In the last two years, what have you become better at saying no to?

Saying no is hard. However, to deliver on our mission in a dynamic, rapidly changing world, it’s imperative that CFC maintains a sharp focus on core initiatives, and preserves the internal space and time to innovate, adjust strategy, and capture opportunity. For that reason, the “no’s” mostly cluster around requests from other groups to partner on a new project or campaign. Collaborating with partners whose lives and livelihoods are linked to the river is one of our core values at CFC. Sharing ideas, lessons learned, and financial resources are huge benefits of collaborative partnerships – not to mention the unexpected solutions they often generate. That’s why we carefully assess all requests and ask if the issue is “wet enough” and aligned with our core mission whenever asked.

What is the one book you recommend most often and why?

No question: A River Runs Through It by Norman Maclean. This book is a Montana classic. On its face, the story seems to be about Maclean’s tumultuous relationship with his brother and their shared love of fly-fishing on the Big Blackfoot River. But it is a much grander story than that. With fly fishing as the vehicle, A River Runs Through It explores deeper mysteries, beauties, and truths about the world and its moving parts, including family, religion, art, and nature. It affirms an important fact about life – namely, that we’re all connected and we’re all in this together. That’s an important message for these times.

What advice would you give a smart and ambitious recent college graduate? What advice should they ignore?

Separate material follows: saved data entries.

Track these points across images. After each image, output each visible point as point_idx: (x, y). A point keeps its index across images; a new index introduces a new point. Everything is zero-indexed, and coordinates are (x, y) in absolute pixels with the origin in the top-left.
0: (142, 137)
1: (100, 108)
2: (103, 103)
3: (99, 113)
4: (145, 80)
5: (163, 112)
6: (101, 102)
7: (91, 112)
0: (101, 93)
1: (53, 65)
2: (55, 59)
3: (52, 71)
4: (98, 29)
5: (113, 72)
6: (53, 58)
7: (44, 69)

Even though you have a degree in hand, I’d suggest re-reading Mary Oliver’s poem, The Summer Day. Her final line – Tell me, what do you plan to do with your one wild and precious life?” – can really focus some deep thinking on the subject of what’s next! In that vein, my advice is to commit to something large and important – something so big it can’t be completed in a single lifetime. Ask yourself, “What is life asking of me? How can I match my training, education, and intrinsic talents with one of the world’s deep needs?” Once you have some answers (it took me 4 years of ski bumming after college to get a handle on those questions!), get busy and activate your networks. With any luck, you’ll have widened the circle of relationships with people who know you and care about you while you were in college. Talk with them. Find out what lights their emotional and intellectual fires. See who they know in your field of interest. Tap their connections, find out what paths are out there, what skills you need, what advice or work they might have for you. Volunteer and immerse yourself in the mix of causes in your community! Be open to possibilities and embrace your adventurous spirit.

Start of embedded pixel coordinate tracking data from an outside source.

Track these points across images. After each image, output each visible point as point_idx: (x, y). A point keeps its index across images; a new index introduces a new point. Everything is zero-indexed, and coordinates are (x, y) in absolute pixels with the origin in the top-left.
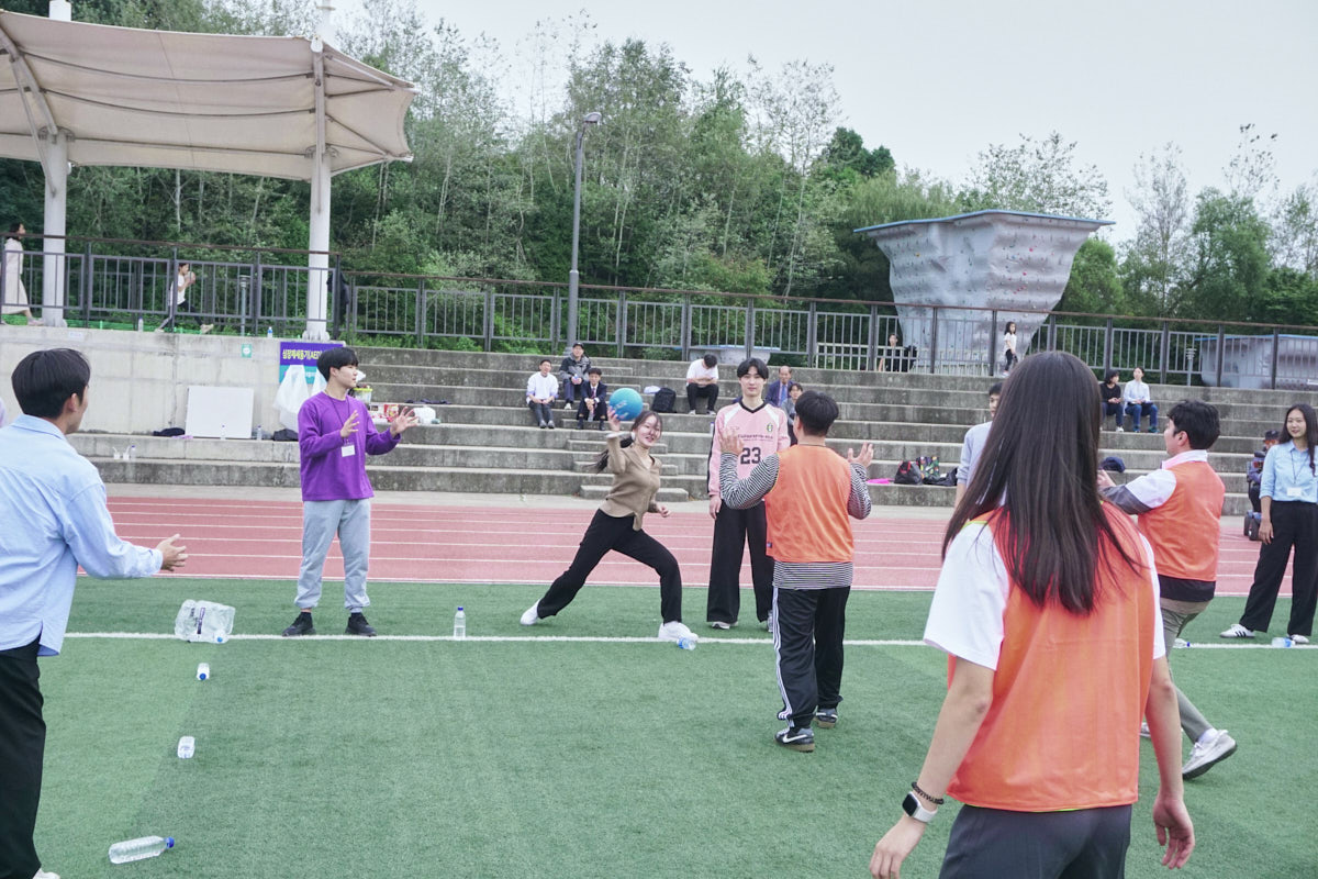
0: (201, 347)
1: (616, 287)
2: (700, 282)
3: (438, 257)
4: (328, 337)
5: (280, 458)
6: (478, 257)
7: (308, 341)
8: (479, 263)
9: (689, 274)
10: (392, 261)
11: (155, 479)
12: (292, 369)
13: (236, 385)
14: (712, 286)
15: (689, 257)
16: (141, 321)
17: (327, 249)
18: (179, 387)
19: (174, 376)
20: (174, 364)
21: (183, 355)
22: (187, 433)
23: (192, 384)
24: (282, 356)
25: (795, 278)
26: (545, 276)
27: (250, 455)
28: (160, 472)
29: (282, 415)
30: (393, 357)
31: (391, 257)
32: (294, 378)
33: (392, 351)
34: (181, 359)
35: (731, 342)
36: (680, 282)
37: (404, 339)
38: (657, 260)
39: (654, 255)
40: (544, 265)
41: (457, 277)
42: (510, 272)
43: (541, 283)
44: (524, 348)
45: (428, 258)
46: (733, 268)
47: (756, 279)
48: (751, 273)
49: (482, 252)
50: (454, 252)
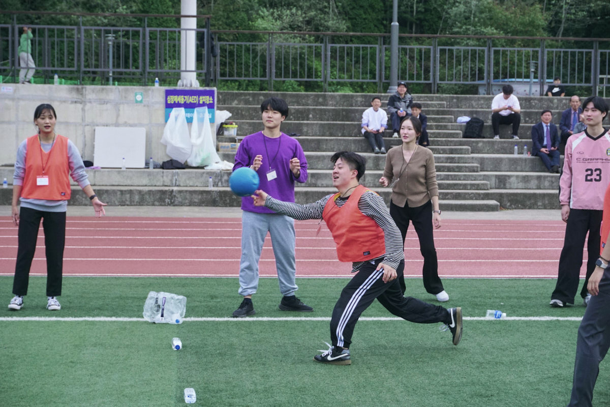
0: (103, 96)
1: (414, 35)
2: (486, 26)
3: (267, 13)
4: (198, 84)
5: (168, 182)
6: (300, 12)
7: (181, 88)
8: (300, 17)
9: (476, 19)
10: (228, 18)
11: (74, 202)
12: (175, 111)
13: (131, 126)
14: (496, 29)
15: (476, 6)
16: (56, 77)
17: (195, 13)
18: (87, 128)
19: (83, 120)
20: (83, 110)
21: (90, 102)
22: (95, 165)
23: (97, 125)
24: (166, 101)
25: (568, 20)
26: (354, 27)
27: (145, 181)
28: (77, 196)
29: (168, 149)
30: (251, 99)
31: (228, 14)
32: (176, 118)
33: (249, 94)
34: (88, 106)
35: (512, 76)
36: (468, 27)
37: (240, 82)
38: (448, 8)
39: (446, 4)
40: (353, 16)
41: (282, 30)
42: (326, 23)
43: (351, 33)
44: (339, 87)
45: (258, 14)
46: (515, 13)
47: (534, 22)
48: (529, 16)
49: (301, 8)
50: (280, 9)
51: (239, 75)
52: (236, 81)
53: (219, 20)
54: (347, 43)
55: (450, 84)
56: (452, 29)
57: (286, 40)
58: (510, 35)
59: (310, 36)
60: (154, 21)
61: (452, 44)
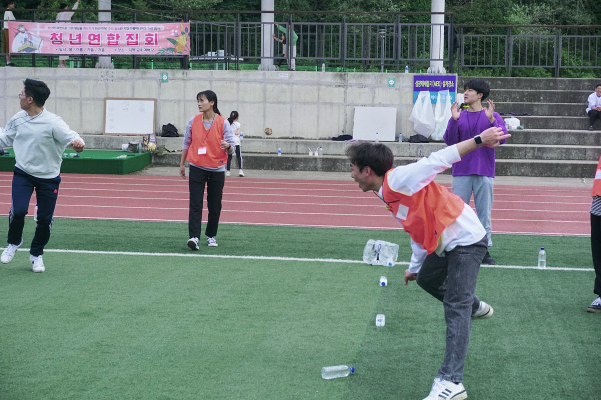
0: (362, 81)
3: (519, 9)
4: (445, 71)
5: (414, 153)
6: (549, 8)
7: (432, 74)
8: (549, 12)
11: (335, 169)
12: (421, 94)
13: (384, 106)
17: (443, 11)
18: (348, 108)
19: (345, 100)
20: (345, 92)
21: (351, 86)
22: (354, 138)
23: (356, 106)
24: (415, 85)
29: (415, 125)
31: (485, 11)
32: (423, 100)
33: (489, 79)
34: (349, 89)
37: (494, 70)
40: (599, 11)
41: (533, 23)
42: (572, 17)
43: (596, 25)
44: (583, 73)
45: (512, 10)
49: (551, 4)
50: (531, 5)
51: (494, 63)
52: (490, 68)
53: (477, 15)
54: (592, 34)
57: (536, 32)
59: (558, 28)
60: (421, 17)
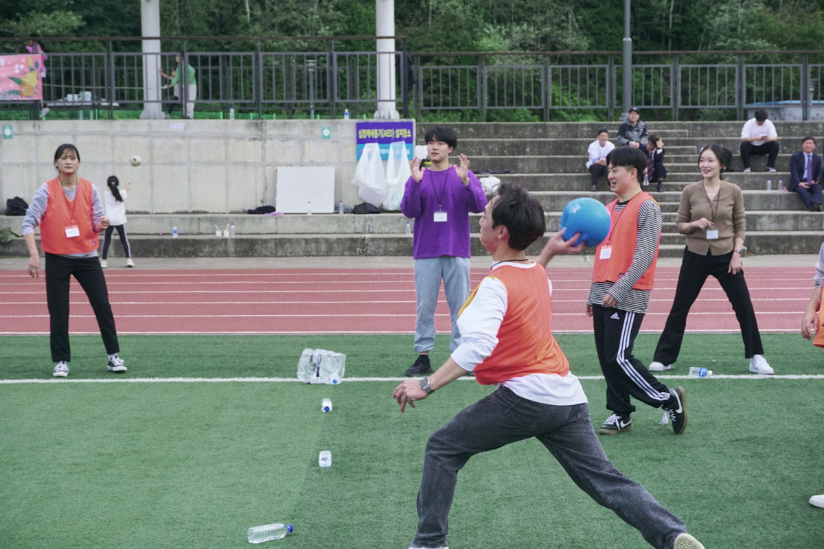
0: (286, 131)
1: (670, 52)
2: (756, 38)
3: (493, 30)
4: (398, 115)
5: (360, 229)
6: (532, 29)
7: (381, 121)
8: (533, 33)
9: (744, 31)
10: (448, 37)
11: (253, 253)
12: (367, 147)
13: (318, 165)
14: (769, 42)
15: (744, 14)
16: (232, 110)
17: (393, 34)
18: (268, 169)
19: (263, 158)
20: (263, 148)
21: (271, 139)
22: (279, 209)
23: (280, 165)
24: (358, 135)
26: (598, 44)
27: (334, 228)
28: (256, 246)
29: (361, 190)
30: (459, 132)
31: (448, 33)
32: (370, 155)
33: (457, 126)
34: (269, 143)
35: (787, 98)
36: (734, 40)
37: (463, 113)
38: (711, 19)
39: (707, 14)
40: (597, 31)
41: (511, 49)
42: (563, 41)
43: (595, 52)
44: (580, 115)
45: (483, 32)
46: (790, 22)
47: (815, 32)
48: (809, 25)
49: (535, 23)
50: (508, 25)
51: (464, 103)
52: (458, 111)
53: (438, 40)
54: (590, 63)
55: (713, 109)
56: (714, 43)
57: (516, 61)
58: (785, 48)
59: (545, 56)
60: (362, 43)
61: (715, 62)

Advice to ignore is: “Have a plan.” It’s mostly excellent advice, but not always. In life and in a career, you have to be ready to mobilize in the face of tough and unexpected problems. You need to be able to move ahead with partial solutions and pursue something open-ended, trusting that you will invent the rest as you go along. If you have your vision in sight and are operating in sync with your personal values, obstacles become learning adventures and mere detours on the road to your ultimate goal.

What is your favorite quote, one you aim to live by?

Ugh, it’s so hard to choose among the many that I keep close! But to get me fired up for a day speaking up for the river, there’s nothing like a little Edward Abbey: The idea of wilderness needs no defense, it only needs defenders.